» **RECORD EXCERPTS**:
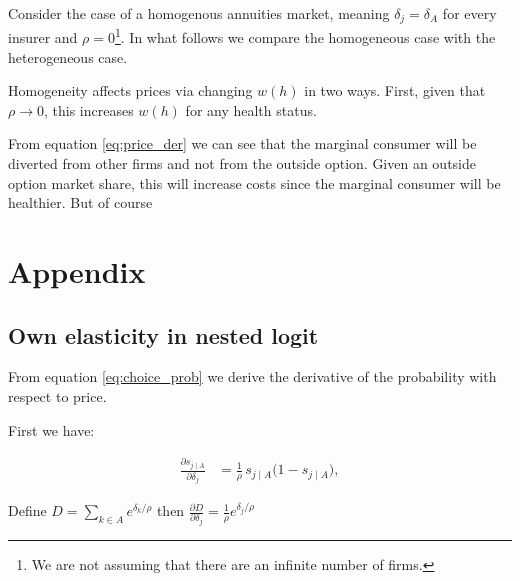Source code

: \documentclass[12pt]{article}
\theoremstyle{plain}
\theoremstyle{plain}
\begin{document}
Consider the case of a homogenous  annuities market, meaning $\delta_j = \delta_A$ for every insurer and $\rho = 0$\footnote{We are not assuming that there are an infinite number of firms.}.
In what follows we compare the homogeneous case with the heterogeneous case. 

Homogeneity affects prices via changing $w(h)$ in two ways. First, given that $\rho \rightarrow 0$, this increases $w(h)$ for any health status. 



From equation \ref{eq:price_der} we can see that the marginal consumer will be diverted from other firms and not from the outside option. 
Given an outside option market share, this will increase costs since the marginal consumer will be healthier.  But of course 


 
\section{Appendix}

\subsection{Own elasticity in nested logit}\label{sec:appendix1}
From equation \ref{eq:choice_prob} we derive the derivative of the probability with respect to price. 

First we have: 

\begin{align}\label{eq:a1}
\frac{\partial s_{j\mid A}}{\partial \delta_j}
&=\frac{1}{\rho}\,s_{j\mid A}\big(1 - s_{j\mid A}\big), 
\end{align}

Define $D= \sum_{k\in A} e^{\delta_k/\rho}$ then $\frac{\partial D}{\partial \delta_j} =\frac{1}{\rho} e^{\delta_j/\rho} $
\end{document}
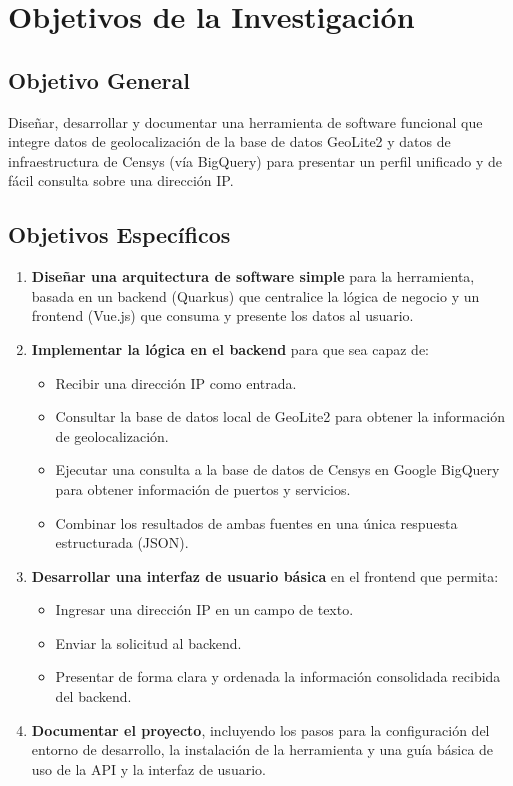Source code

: \section{Objetivos de la Investigación}

\subsection{Objetivo General}
Diseñar, desarrollar y documentar una herramienta de software funcional que integre datos de geolocalización de la base de datos GeoLite2 y datos de infraestructura de Censys (vía BigQuery) para presentar un perfil unificado y de fácil consulta sobre una dirección IP.

\subsection{Objetivos Específicos}

\begin{enumerate}
    \item \textbf{Diseñar una arquitectura de software simple} para la herramienta, basada en un backend (Quarkus) que centralice la lógica de negocio y un frontend (Vue.js) que consuma y presente los datos al usuario.
    
    \item \textbf{Implementar la lógica en el backend} para que sea capaz de:
    \begin{itemize}
        \item Recibir una dirección IP como entrada.
        \item Consultar la base de datos local de GeoLite2 para obtener la información de geolocalización.
        \item Ejecutar una consulta a la base de datos de Censys en Google BigQuery para obtener información de puertos y servicios.
        \item Combinar los resultados de ambas fuentes en una única respuesta estructurada (JSON).
    \end{itemize}
    
    \item \textbf{Desarrollar una interfaz de usuario básica} en el frontend que permita:
    \begin{itemize}
        \item Ingresar una dirección IP en un campo de texto.
        \item Enviar la solicitud al backend.
        \item Presentar de forma clara y ordenada la información consolidada recibida del backend.
    \end{itemize}
    
    \item \textbf{Documentar el proyecto}, incluyendo los pasos para la configuración del entorno de desarrollo, la instalación de la herramienta y una guía básica de uso de la API y la interfaz de usuario.
\end{enumerate}
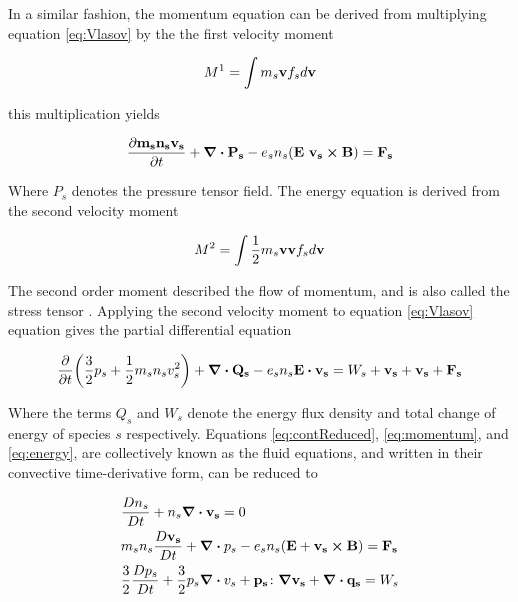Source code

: In a similar fashion, the momentum equation can be derived from multiplying equation \ref{eq:Vlasov} by the the first velocity moment

\begin{equation}\label{eq:firstmoment}
    M^1 = \int m_s \vb{v} f_s d \vb{v}
\end{equation}

this multiplication yields

\begin{equation}\label{eq:momentum}
     \pdv{\vb{m_s n_s v_s}}{t} + \div{\vb{P_s}} - e_s n_s (\vb{E} \ \vb{v_s} \cross \vb{B}) = \vb{F_s}
\end{equation}

Where $P_s$ denotes the pressure tensor field. The energy equation is derived from the second velocity moment

\begin{equation}
    M^2 = \int \frac{1}{2} m_s \vb{v} \vb{v} f_s d \vb{v}
\end{equation}

The second order moment described the flow of momentum, and is also called the stress tensor . Applying the second velocity moment to equation \ref{eq:Vlasov} equation gives the partial differential equation

\begin{equation}\label{eq:energy}
    \pdv{t} (\frac{3}{2} p_s + \frac{1}{2} m_s n_s v_s^2) + \div{\vb{Q_s}} - e_s n_s \vb{E} \vdot \vb{v_s} = W_s + \vb{v_s} + \vb{v_s} + \vb{F_s}   
\end{equation}

Where the terms $Q_s$ and $W_s$ denote the energy flux density and total change of energy of species $s$ respectively. Equations \ref{eq:contReduced}, \ref{eq:momentum}, and \ref{eq:energy}, are collectively known as the fluid equations, and written in their convective time-derivative form, can be reduced to

\begin{subequations}
    \begin{align}
        &\frac{D n_s}{D t} + n_s \div{\vb{v_s}} = 0 \\
        &m_s n_s \frac{D \vb{v_s}}{D t} + \div{p_s} - e_s n_s ( \vb{E} + \vb{v_s} \cross \vb{B}) = \vb{F_s} \\
        &\frac{3}{2} \frac{D p_s}{D t} + \frac{3}{2} p_s \div{v_s} + \vb{p_s} \colon \grad{\vb{v_s}} + \div{\vb{q_s}} = W_s
    \end{align}
\end{subequations}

» **ACTIVITY**: Print the data exactly, from its first line to the line containing "In what follows", both included. Omit the pictures.

» **RESULT OF THE EXERCISE**:
Source code

: \documentclass[12pt]{article}
\theoremstyle{plain}
\theoremstyle{plain}
\begin{document}
Consider the case of a homogenous  annuities market, meaning $\delta_j = \delta_A$ for every insurer and $\rho = 0$\footnote{We are not assuming that there are an infinite number of firms.}.
In what follows we compare the homogeneous case with the heterogeneous case. 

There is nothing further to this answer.